O QUE FAZER: Reescreva todas as entradas abaixo trocando "pose" por "câmera" e mantenha o resto sem alteração. Não inclua as imagens na resposta.

REGISTROS ARMAZENADOS:
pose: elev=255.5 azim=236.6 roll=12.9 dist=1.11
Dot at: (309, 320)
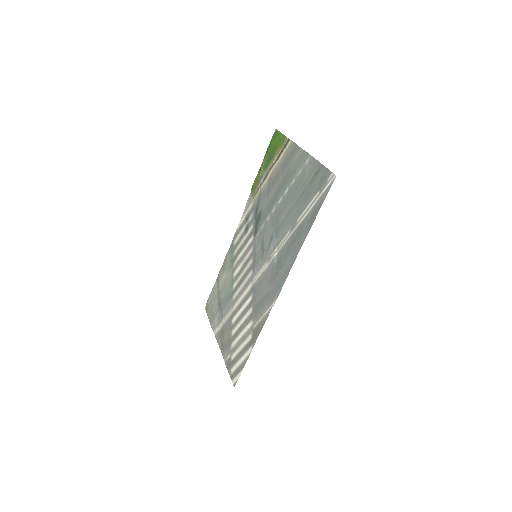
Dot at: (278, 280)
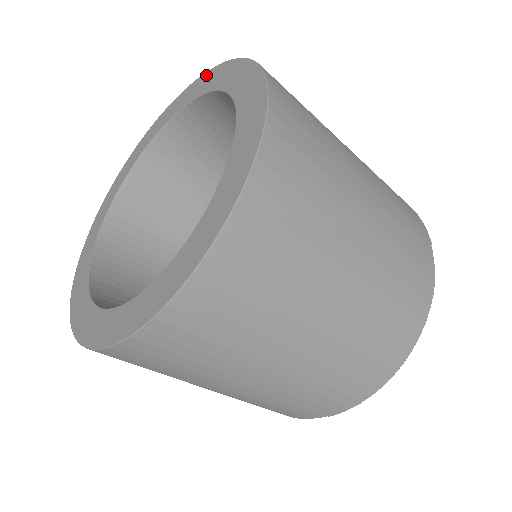
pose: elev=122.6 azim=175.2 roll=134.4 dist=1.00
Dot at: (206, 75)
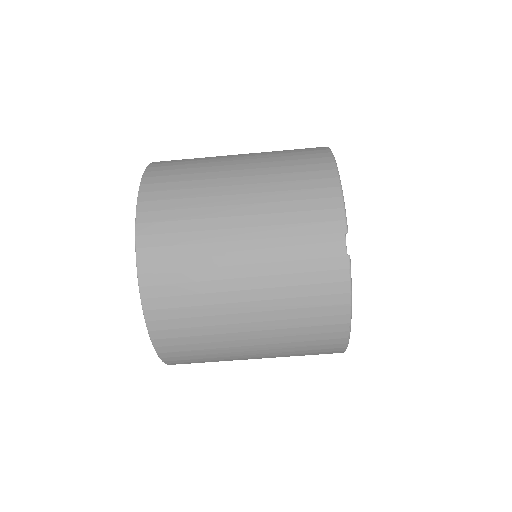
Dot at: occluded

RESPOSTA:
câmera: elev=255.5 azim=236.6 roll=12.9 dist=1.11
Dot at: (309, 320)
Dot at: (278, 280)
câmera: elev=122.6 azim=175.2 roll=134.4 dist=1.00
Dot at: (206, 75)
Dot at: occluded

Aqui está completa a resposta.